Plain-text document sources:
::::::::::

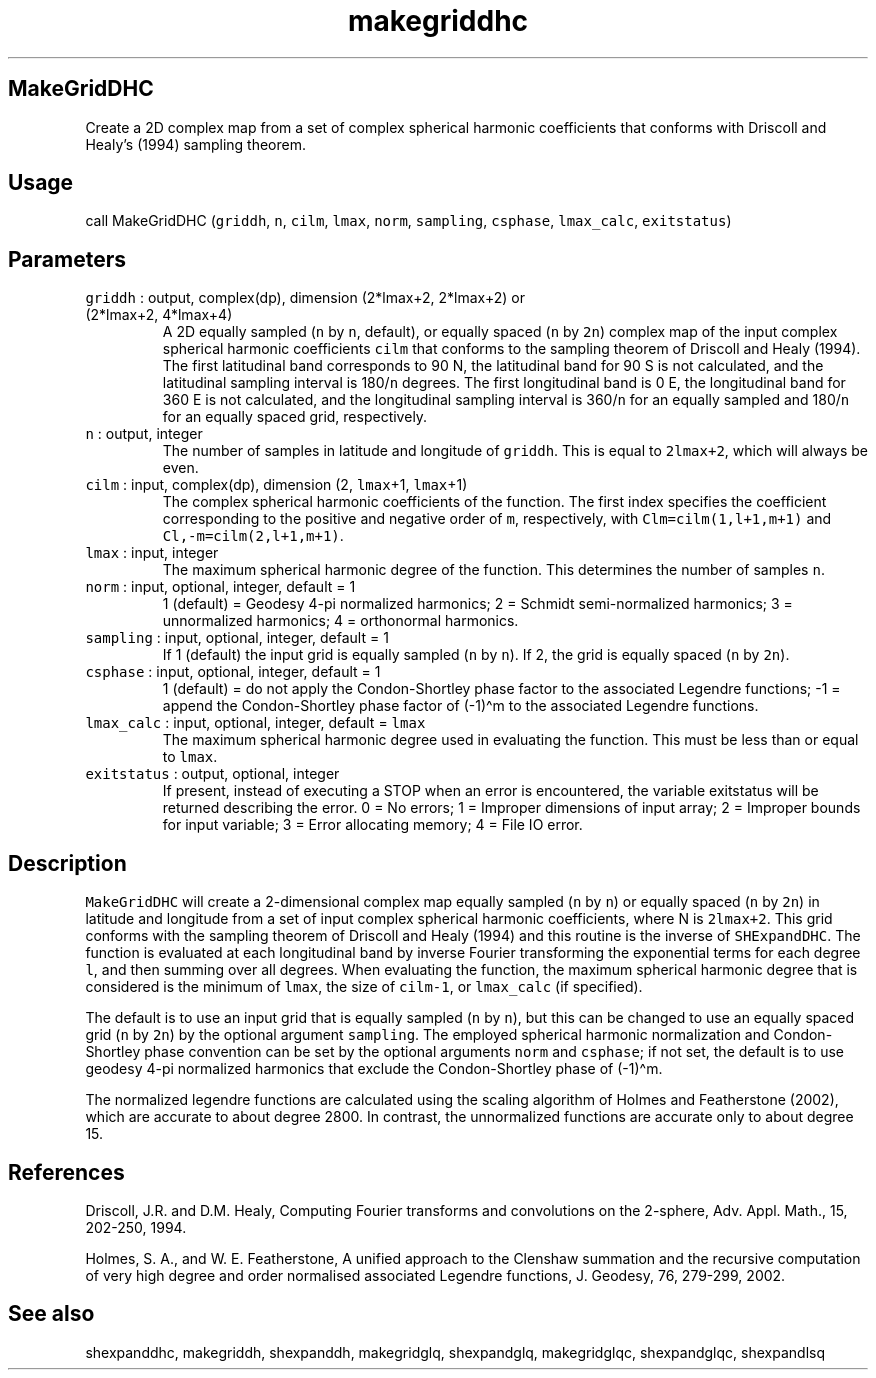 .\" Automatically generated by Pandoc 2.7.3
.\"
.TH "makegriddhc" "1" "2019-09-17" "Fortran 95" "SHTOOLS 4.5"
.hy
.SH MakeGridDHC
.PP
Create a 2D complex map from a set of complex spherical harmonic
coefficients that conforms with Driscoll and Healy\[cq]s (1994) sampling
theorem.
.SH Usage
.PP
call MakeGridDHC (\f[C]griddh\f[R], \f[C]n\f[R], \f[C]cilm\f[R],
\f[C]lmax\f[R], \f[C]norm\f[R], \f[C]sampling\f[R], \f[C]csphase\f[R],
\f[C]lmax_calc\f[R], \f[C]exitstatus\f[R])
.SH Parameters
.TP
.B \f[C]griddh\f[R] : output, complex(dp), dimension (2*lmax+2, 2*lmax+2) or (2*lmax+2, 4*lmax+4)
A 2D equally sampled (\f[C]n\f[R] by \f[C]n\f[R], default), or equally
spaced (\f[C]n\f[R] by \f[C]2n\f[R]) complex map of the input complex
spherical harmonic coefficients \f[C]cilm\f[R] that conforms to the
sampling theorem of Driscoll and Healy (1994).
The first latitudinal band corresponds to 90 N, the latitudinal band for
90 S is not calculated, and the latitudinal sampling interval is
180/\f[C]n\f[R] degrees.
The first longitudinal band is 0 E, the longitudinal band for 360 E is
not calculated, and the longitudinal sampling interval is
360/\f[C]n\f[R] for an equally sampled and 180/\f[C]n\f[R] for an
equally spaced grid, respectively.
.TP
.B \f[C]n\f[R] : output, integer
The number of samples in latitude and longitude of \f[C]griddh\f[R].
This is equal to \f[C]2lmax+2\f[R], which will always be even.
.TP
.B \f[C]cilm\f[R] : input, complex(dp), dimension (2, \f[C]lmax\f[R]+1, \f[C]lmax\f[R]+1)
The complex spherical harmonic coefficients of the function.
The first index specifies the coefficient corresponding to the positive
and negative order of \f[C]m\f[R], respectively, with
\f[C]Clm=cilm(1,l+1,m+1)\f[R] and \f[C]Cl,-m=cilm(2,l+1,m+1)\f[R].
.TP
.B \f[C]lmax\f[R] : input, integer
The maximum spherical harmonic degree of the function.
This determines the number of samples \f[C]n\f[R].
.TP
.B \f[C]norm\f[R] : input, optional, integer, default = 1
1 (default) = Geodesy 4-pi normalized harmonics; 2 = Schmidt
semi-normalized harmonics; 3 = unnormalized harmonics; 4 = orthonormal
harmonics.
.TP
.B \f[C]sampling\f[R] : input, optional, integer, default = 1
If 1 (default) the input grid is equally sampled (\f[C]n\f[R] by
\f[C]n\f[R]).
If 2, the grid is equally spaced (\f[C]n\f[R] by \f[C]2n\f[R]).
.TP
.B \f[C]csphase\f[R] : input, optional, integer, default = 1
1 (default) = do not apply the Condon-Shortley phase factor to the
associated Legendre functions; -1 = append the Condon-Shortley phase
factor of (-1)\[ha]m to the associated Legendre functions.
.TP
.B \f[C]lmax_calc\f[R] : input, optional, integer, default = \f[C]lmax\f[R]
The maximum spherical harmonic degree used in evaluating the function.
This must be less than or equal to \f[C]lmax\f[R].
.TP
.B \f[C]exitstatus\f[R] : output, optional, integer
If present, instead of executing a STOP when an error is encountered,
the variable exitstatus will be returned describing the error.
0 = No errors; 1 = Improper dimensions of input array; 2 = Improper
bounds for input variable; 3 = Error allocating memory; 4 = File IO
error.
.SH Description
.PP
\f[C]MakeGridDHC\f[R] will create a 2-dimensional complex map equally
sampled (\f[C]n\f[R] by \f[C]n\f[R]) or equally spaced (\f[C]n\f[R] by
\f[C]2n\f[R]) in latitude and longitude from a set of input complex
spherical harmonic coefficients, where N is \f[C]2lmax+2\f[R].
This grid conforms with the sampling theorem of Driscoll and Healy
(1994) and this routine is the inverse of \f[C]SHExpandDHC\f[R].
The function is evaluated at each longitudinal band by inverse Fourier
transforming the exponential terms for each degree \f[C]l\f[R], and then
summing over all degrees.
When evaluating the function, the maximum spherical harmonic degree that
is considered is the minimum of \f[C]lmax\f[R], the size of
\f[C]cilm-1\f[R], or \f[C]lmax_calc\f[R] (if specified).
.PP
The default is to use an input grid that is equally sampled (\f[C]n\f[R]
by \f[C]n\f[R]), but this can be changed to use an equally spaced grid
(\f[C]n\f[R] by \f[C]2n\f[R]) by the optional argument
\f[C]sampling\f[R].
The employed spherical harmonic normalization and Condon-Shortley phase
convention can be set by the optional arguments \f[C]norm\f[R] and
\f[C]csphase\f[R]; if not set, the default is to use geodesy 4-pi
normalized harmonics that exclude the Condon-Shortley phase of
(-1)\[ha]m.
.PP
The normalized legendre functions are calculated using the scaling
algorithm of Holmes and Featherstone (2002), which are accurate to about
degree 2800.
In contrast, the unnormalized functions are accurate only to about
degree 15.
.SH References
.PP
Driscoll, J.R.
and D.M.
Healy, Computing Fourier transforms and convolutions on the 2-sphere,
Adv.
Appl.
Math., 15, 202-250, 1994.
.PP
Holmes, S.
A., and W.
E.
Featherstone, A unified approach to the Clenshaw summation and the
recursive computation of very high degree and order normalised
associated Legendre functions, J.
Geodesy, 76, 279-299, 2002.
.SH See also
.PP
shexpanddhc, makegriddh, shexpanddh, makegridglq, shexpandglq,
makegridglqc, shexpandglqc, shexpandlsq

::::::::::

→ **WHAT NEEDS TO BE DONE**: Write the records above out again exactly, but not the pictures.

→ **SOLVED EXERCISE**:
 .\" Automatically generated by Pandoc 2.7.3
.\"
.TH "makegriddhc" "1" "2019-09-17" "Fortran 95" "SHTOOLS 4.5"
.hy
.SH MakeGridDHC
.PP
Create a 2D complex map from a set of complex spherical harmonic
coefficients that conforms with Driscoll and Healy\[cq]s (1994) sampling
theorem.
.SH Usage
.PP
call MakeGridDHC (\f[C]griddh\f[R], \f[C]n\f[R], \f[C]cilm\f[R],
\f[C]lmax\f[R], \f[C]norm\f[R], \f[C]sampling\f[R], \f[C]csphase\f[R],
\f[C]lmax_calc\f[R], \f[C]exitstatus\f[R])
.SH Parameters
.TP
.B \f[C]griddh\f[R] : output, complex(dp), dimension (2*lmax+2, 2*lmax+2) or (2*lmax+2, 4*lmax+4)
A 2D equally sampled (\f[C]n\f[R] by \f[C]n\f[R], default), or equally
spaced (\f[C]n\f[R] by \f[C]2n\f[R]) complex map of the input complex
spherical harmonic coefficients \f[C]cilm\f[R] that conforms to the
sampling theorem of Driscoll and Healy (1994).
The first latitudinal band corresponds to 90 N, the latitudinal band for
90 S is not calculated, and the latitudinal sampling interval is
180/\f[C]n\f[R] degrees.
The first longitudinal band is 0 E, the longitudinal band for 360 E is
not calculated, and the longitudinal sampling interval is
360/\f[C]n\f[R] for an equally sampled and 180/\f[C]n\f[R] for an
equally spaced grid, respectively.
.TP
.B \f[C]n\f[R] : output, integer
The number of samples in latitude and longitude of \f[C]griddh\f[R].
This is equal to \f[C]2lmax+2\f[R], which will always be even.
.TP
.B \f[C]cilm\f[R] : input, complex(dp), dimension (2, \f[C]lmax\f[R]+1, \f[C]lmax\f[R]+1)
The complex spherical harmonic coefficients of the function.
The first index specifies the coefficient corresponding to the positive
and negative order of \f[C]m\f[R], respectively, with
\f[C]Clm=cilm(1,l+1,m+1)\f[R] and \f[C]Cl,-m=cilm(2,l+1,m+1)\f[R].
.TP
.B \f[C]lmax\f[R] : input, integer
The maximum spherical harmonic degree of the function.
This determines the number of samples \f[C]n\f[R].
.TP
.B \f[C]norm\f[R] : input, optional, integer, default = 1
1 (default) = Geodesy 4-pi normalized harmonics; 2 = Schmidt
semi-normalized harmonics; 3 = unnormalized harmonics; 4 = orthonormal
harmonics.
.TP
.B \f[C]sampling\f[R] : input, optional, integer, default = 1
If 1 (default) the input grid is equally sampled (\f[C]n\f[R] by
\f[C]n\f[R]).
If 2, the grid is equally spaced (\f[C]n\f[R] by \f[C]2n\f[R]).
.TP
.B \f[C]csphase\f[R] : input, optional, integer, default = 1
1 (default) = do not apply the Condon-Shortley phase factor to the
associated Legendre functions; -1 = append the Condon-Shortley phase
factor of (-1)\[ha]m to the associated Legendre functions.
.TP
.B \f[C]lmax_calc\f[R] : input, optional, integer, default = \f[C]lmax\f[R]
The maximum spherical harmonic degree used in evaluating the function.
This must be less than or equal to \f[C]lmax\f[R].
.TP
.B \f[C]exitstatus\f[R] : output, optional, integer
If present, instead of executing a STOP when an error is encountered,
the variable exitstatus will be returned describing the error.
0 = No errors; 1 = Improper dimensions of input array; 2 = Improper
bounds for input variable; 3 = Error allocating memory; 4 = File IO
error.
.SH Description
.PP
\f[C]MakeGridDHC\f[R] will create a 2-dimensional complex map equally
sampled (\f[C]n\f[R] by \f[C]n\f[R]) or equally spaced (\f[C]n\f[R] by
\f[C]2n\f[R]) in latitude and longitude from a set of input complex
spherical harmonic coefficients, where N is \f[C]2lmax+2\f[R].
This grid conforms with the sampling theorem of Driscoll and Healy
(1994) and this routine is the inverse of \f[C]SHExpandDHC\f[R].
The function is evaluated at each longitudinal band by inverse Fourier
transforming the exponential terms for each degree \f[C]l\f[R], and then
summing over all degrees.
When evaluating the function, the maximum spherical harmonic degree that
is considered is the minimum of \f[C]lmax\f[R], the size of
\f[C]cilm-1\f[R], or \f[C]lmax_calc\f[R] (if specified).
.PP
The default is to use an input grid that is equally sampled (\f[C]n\f[R]
by \f[C]n\f[R]), but this can be changed to use an equally spaced grid
(\f[C]n\f[R] by \f[C]2n\f[R]) by the optional argument
\f[C]sampling\f[R].
The employed spherical harmonic normalization and Condon-Shortley phase
convention can be set by the optional arguments \f[C]norm\f[R] and
\f[C]csphase\f[R]; if not set, the default is to use geodesy 4-pi
normalized harmonics that exclude the Condon-Shortley phase of
(-1)\[ha]m.
.PP
The normalized legendre functions are calculated using the scaling
algorithm of Holmes and Featherstone (2002), which are accurate to about
degree 2800.
In contrast, the unnormalized functions are accurate only to about
degree 15.
.SH References
.PP
Driscoll, J.R.
and D.M.
Healy, Computing Fourier transforms and convolutions on the 2-sphere,
Adv.
Appl.
Math., 15, 202-250, 1994.
.PP
Holmes, S.
A., and W.
E.
Featherstone, A unified approach to the Clenshaw summation and the
recursive computation of very high degree and order normalised
associated Legendre functions, J.
Geodesy, 76, 279-299, 2002.
.SH See also
.PP
shexpanddhc, makegriddh, shexpanddh, makegridglq, shexpandglq,
makegridglqc, shexpandglqc, shexpandlsq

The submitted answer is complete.